▶ _WORK TO DO_
Reproduce the guitar tablature notation in the material below verbatim, line for line. Leave the picture out of your answer.

===== EXTRACTED ENTRIES =====

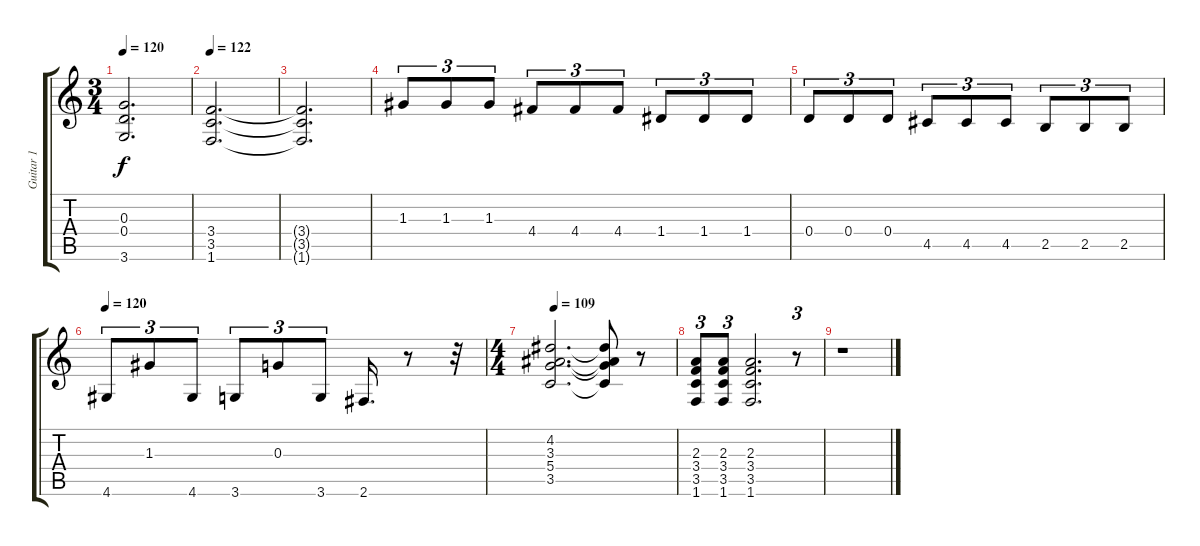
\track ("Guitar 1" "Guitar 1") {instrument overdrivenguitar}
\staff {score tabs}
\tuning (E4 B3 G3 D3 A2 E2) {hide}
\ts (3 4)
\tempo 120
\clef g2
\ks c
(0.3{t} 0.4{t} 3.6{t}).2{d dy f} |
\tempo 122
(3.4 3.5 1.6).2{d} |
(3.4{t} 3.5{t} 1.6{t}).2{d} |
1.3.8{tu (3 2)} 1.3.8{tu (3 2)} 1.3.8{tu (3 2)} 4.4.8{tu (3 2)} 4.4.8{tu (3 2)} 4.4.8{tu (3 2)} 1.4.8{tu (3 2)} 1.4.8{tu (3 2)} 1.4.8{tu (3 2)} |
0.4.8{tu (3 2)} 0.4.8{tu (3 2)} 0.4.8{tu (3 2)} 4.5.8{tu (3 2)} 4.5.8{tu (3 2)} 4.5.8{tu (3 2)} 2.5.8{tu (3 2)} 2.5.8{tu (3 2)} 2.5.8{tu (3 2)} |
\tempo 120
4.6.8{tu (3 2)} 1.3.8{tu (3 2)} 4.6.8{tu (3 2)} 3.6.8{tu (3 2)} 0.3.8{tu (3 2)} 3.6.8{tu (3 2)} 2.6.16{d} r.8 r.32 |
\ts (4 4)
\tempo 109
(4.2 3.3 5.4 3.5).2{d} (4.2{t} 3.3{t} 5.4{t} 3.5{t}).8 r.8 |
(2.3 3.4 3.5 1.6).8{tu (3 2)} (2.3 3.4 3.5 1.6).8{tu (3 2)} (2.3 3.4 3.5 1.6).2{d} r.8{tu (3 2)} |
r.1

=====

▶ _ANSWER IN FULL_
\track ("Guitar 1" "Guitar 1") {instrument overdrivenguitar}
\staff {score tabs}
\tuning (E4 B3 G3 D3 A2 E2) {hide}
\ts (3 4)
\tempo 120
\clef g2
\ks c
(0.3{t} 0.4{t} 3.6{t}).2{d dy f} |
\tempo 122
(3.4 3.5 1.6).2{d} |
(3.4{t} 3.5{t} 1.6{t}).2{d} |
1.3.8{tu (3 2)} 1.3.8{tu (3 2)} 1.3.8{tu (3 2)} 4.4.8{tu (3 2)} 4.4.8{tu (3 2)} 4.4.8{tu (3 2)} 1.4.8{tu (3 2)} 1.4.8{tu (3 2)} 1.4.8{tu (3 2)} |
0.4.8{tu (3 2)} 0.4.8{tu (3 2)} 0.4.8{tu (3 2)} 4.5.8{tu (3 2)} 4.5.8{tu (3 2)} 4.5.8{tu (3 2)} 2.5.8{tu (3 2)} 2.5.8{tu (3 2)} 2.5.8{tu (3 2)} |
\tempo 120
4.6.8{tu (3 2)} 1.3.8{tu (3 2)} 4.6.8{tu (3 2)} 3.6.8{tu (3 2)} 0.3.8{tu (3 2)} 3.6.8{tu (3 2)} 2.6.16{d} r.8 r.32 |
\ts (4 4)
\tempo 109
(4.2 3.3 5.4 3.5).2{d} (4.2{t} 3.3{t} 5.4{t} 3.5{t}).8 r.8 |
(2.3 3.4 3.5 1.6).8{tu (3 2)} (2.3 3.4 3.5 1.6).8{tu (3 2)} (2.3 3.4 3.5 1.6).2{d} r.8{tu (3 2)} |
r.1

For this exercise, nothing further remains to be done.